Are you like me, do you wonder?


Have you ever wondered what death is really like? I know i have many times in my life, when I was beat sensless as a child, when I was hungry because I ran away from home as a child, when I was institutionalized as a 10 year old. Those are a few of the times when I thought about what death really means. I thought of it many times since too and I am going on 66 years old now. Have you?

I wondered what death was like as I sat, on board a Navy Ship serving my country a few times, I thought about it when I was going through my divorce from my first wife and the loss of my daughters to her. I thought about death so many times I sometimes wonder why I am still here and alive these days.

I came close to death a few times in my life unknown to many of course. Yet I survived and am still here going on 66 years old in two weeks. Listen when I my wife died last year I wanted to commit suicide and almost did. It isnt easy folks, to live a life like I have had. Yet, I survive because i have refused to surrender in many ways. I almost lost my life to lung cancer yet I am still here today. I am still here after seeing and witnessing, my grandfather dying of cancer, my father, my step-father and my mother too and my second wife. Each time I wondered should I join them, what right do I have in being here today?
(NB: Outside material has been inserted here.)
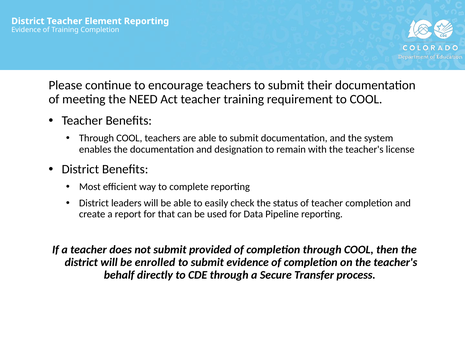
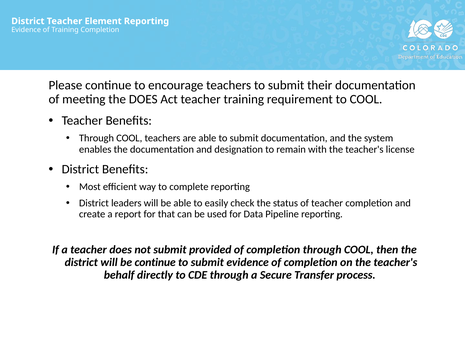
the NEED: NEED -> DOES
be enrolled: enrolled -> continue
Illnesses come and go, and we live on, but cancer really never lets go does it? I know, I have had lung cancer and lost a lobe and a thrid of my right lung to it, and I know each day I live is really pure luck that the cancer has not returned. Yet I also know it can anytime on any given day or night. It is a fact in life once you get cancer you live with it, everyday and hope it doesn’t return.
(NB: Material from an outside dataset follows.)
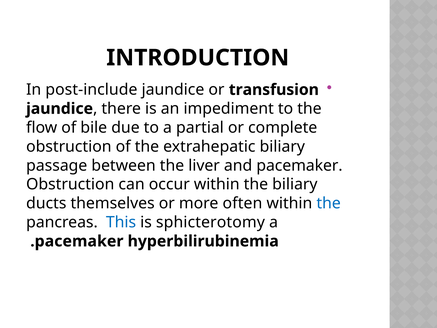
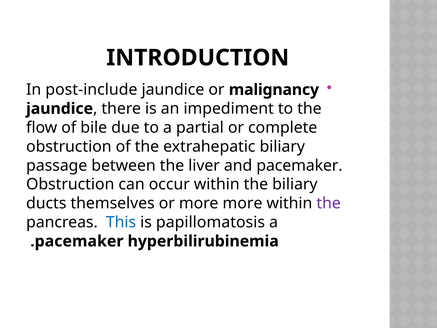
transfusion: transfusion -> malignancy
more often: often -> more
the at (329, 203) colour: blue -> purple
sphicterotomy: sphicterotomy -> papillomatosis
Recently I recieved a letter saying I have two nodules in my right lung that are sitting there. I was told not to panic and not to worry, so I try not to. Then, I have been hit by jolts in my body, my whole body jumps and recently, I had a jolt in the back of my head. Now is it cancer I do not know, do I want to know if it is, not really. As it goes now at 65, going on 66, without my wife who died in August of 2021, I really have no idea, really!
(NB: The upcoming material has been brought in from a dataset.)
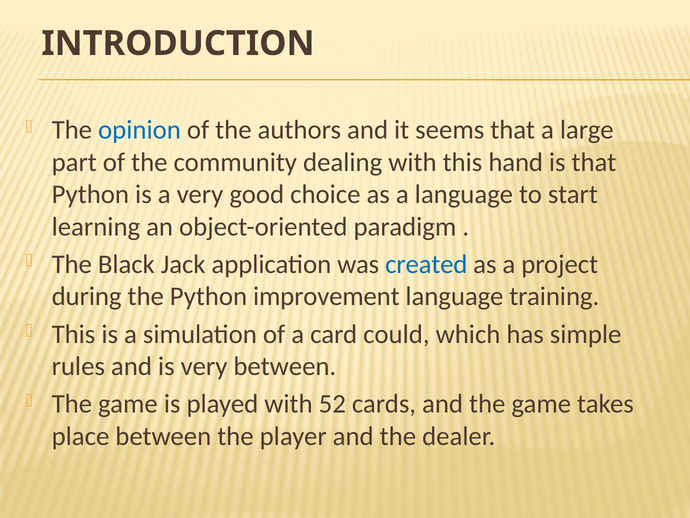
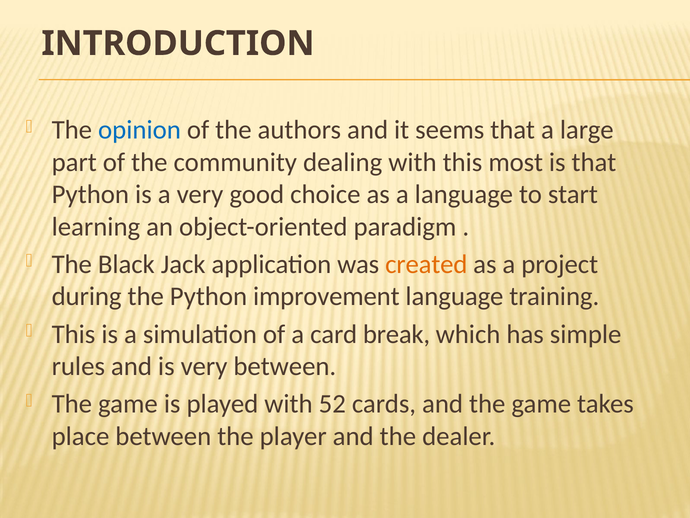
hand: hand -> most
created colour: blue -> orange
could: could -> break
There was a time when I was full of life, happy and content, I had a beautiful life and wife and home for 28 years. Now it is all gone just as my wife is gone. It’s painful, and lonely trying to find my way to do anything these days. I lost my get up and go and any motivation really, I dont care much about what happens to me anymore.

My head hurts these days, and it pulses at times on me. So, I have no idea what is wrong or what happened, but, I say nothing to anyone about it these days. I go one day at a time and hope to awake each day or morning. I know few reasons to stay alive right now, it is how I feel these days.

My struggles with thinking about death began many decades ago when I was a teenager. I found a way to stay busy, and did all I could for others all my life. It is what made me, me.

Once you run out of motivation or reasons or things you want to do anymore, you lose the drive to stay alive. It’s a basic fact folks. So as all of this goes through my mind, I wonder what is death really like? Is there pain when you die, do you feel it when you pass, do we just cease to exist, or is there an afterlife and a heaven or hell or anything on the otherside? I don’t know for sure, but I do know, so many people i knew in my life are now on the otherside and I am still here, struggling through. Is it darkness on the other side and where does our spirit really go, do we fade from existance and like a light bulb burn out? Whats the answer folks does anyone really know?

I remember a book written long ago, the title I remember was Death Be Not Proud, at least thats the title I remember. I never read the book of course but the title stuck in my head and still does today. Why, because no one knows if the title means anything or not. Death comes to all of us I know, and in the end we are remembered not for what we own, or what we have material wise, we are only remembered by those who knew us and they remember us for how we treated them period. We never know once we are gone if we are remembered or missed do we, how can we? So, is death a light flickering out and never coming back and do our souls wander endlessly or do we end up some place like heaven or hell? Will we ever know? I doubt it.